Pixel coordinate listings:
******

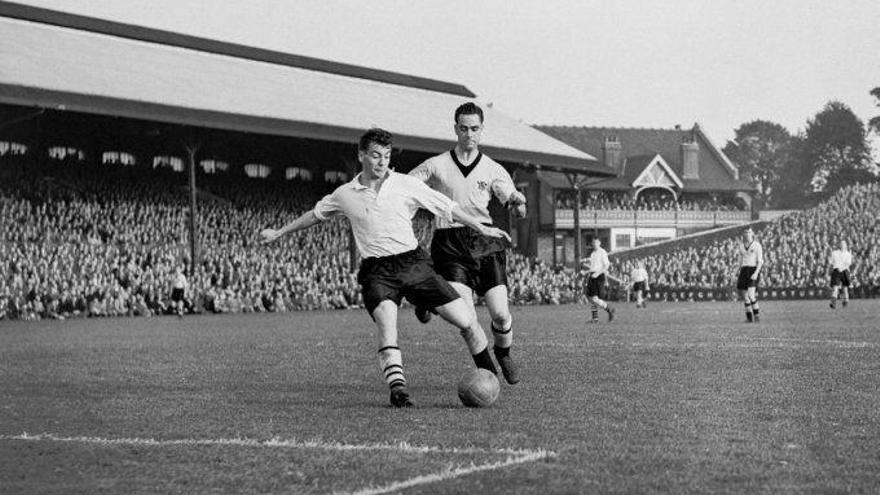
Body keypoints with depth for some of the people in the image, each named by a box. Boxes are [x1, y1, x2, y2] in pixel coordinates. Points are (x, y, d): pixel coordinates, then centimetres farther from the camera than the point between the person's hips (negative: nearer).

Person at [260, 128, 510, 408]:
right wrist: (279, 233, 32)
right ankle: (397, 387, -38)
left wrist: (482, 229, 10)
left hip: (413, 263, 1)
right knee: (386, 316, -33)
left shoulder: (407, 185, 3)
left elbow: (447, 207, 10)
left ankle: (489, 374, 17)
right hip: (376, 272, -1)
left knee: (466, 321, -6)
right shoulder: (344, 195, 7)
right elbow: (315, 214, 26)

******

● Work to complete: Rewrite the lines of all the records with "Person at" changed to "Subject at" and nothing else altered. Leave the pictures out.

● Task answer:
Body keypoints with depth for some of the people in the image, each named by a box. Boxes are [x1, y1, x2, y2] in pixel coordinates. Points are (x, y, d): pixel coordinates, then centimetres farther from the camera than the point between the person's hips (negative: nearer).

Subject at [260, 128, 510, 408]:
right wrist: (279, 233, 32)
right ankle: (397, 387, -38)
left wrist: (482, 229, 10)
left hip: (413, 263, 1)
right knee: (386, 316, -33)
left shoulder: (407, 185, 3)
left elbow: (447, 207, 10)
left ankle: (489, 374, 17)
right hip: (376, 272, -1)
left knee: (466, 321, -6)
right shoulder: (344, 195, 7)
right elbow: (315, 214, 26)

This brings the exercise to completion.